The following questions and answers are excerpted from a conversation that followed the NBR screening of Chemical Hearts.

What did your writing process entail?

It kind of had the whiff of destiny, from the time I read the book. Because I connected with it so much. Then I went to meet with Lili — she was shooting her TV show in Vancouver, I had never met her before — and I had a whole vision I wanted to relay to her. I was showing her still frames from other films and talking about tone and music and my own experiences and she was very much on the same page and really got into that vision. From that day forward, I started writing the script. Now, mind you, we didn’t have the rights to the book at that point! We knew that the author was represented at the same agency as we were, and we both knew we had a passion for the project. I normally wouldn’t take that risk. But I felt so compulsively driven. I’d wake up every morning and just have to work on it. I had this other thing that I was on deadline for and I knew I should work on that, but I just couldn’t. I needed to work on this. So I just went with it. I told myself I’d give myself three or four weeks to exercise the demon that was the idea for this film. And that’s how long it took. It was a very intuitive process— I didn’t need to outline because I was using the bones of the book. That was new to me, and comforting, to have Krystal [Sutherland] there as this sort of unwitting collaborator. And then luckily we got the script to her and she loved it, and gave us the rights.

You shot the film in your hometown. Was that something that you wanted to do at the outset, or did the stars just align that way? What was that like for you?

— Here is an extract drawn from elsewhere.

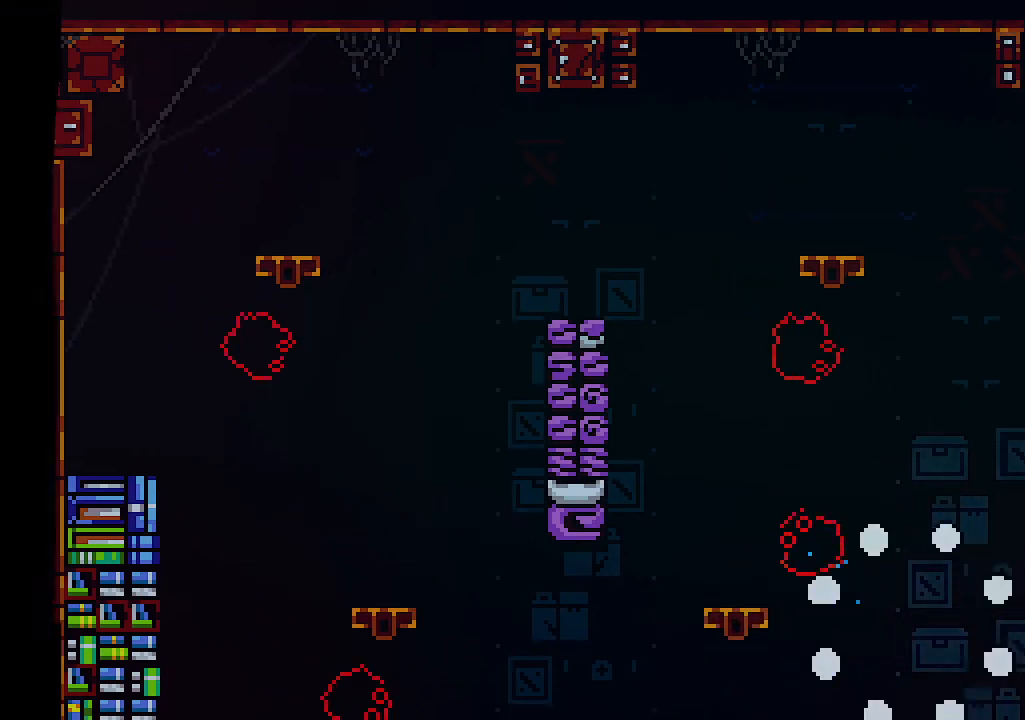
{"keys": [], "events": []}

Well, the book is set in an unnamed suburb of America. And it was great that Krystal wrote it that way; it allowed me to plug in my own hometown and location. And so I wrote it to the town… or at least, to an amalgamation of the surrounding towns and my town. From the time that I started pitching the project to studios and financiers that were interested in the script, I was talking about it as taking place in New Jersey. I just wanted to plant that in people’s minds, as well as the idea of shooting on film. I just figured those would be the two toughest things to have to persuade people on, so let me just start planting that idea immediately. The New Jersey thing was actually easier to get people onboard with. The film thing… we were triumphant, but it was a battle up to three days before filming. So all credit goes to Amazon for finally giving us the go-ahead. On one level I just saw it there. On another level, I thought it would be in keeping with this nostalgia project… or this time travel project, to be shooting as close to the locations and the areas that my friends and I walked around in, and partied in, and talked about life and love and death for the first time in our lives. It just felt like I could draw some sort of energy from that. And I think I did. At one point we were filming around the corner from where my mom currently lives — which is still in the town — and our base camp was basically at the end of her driveway! And she would drive to work in the morning, come by the set to say hi, and come back in the evening to check in… I mean, it was a real friends and family affair. It was lovely in that sense, too.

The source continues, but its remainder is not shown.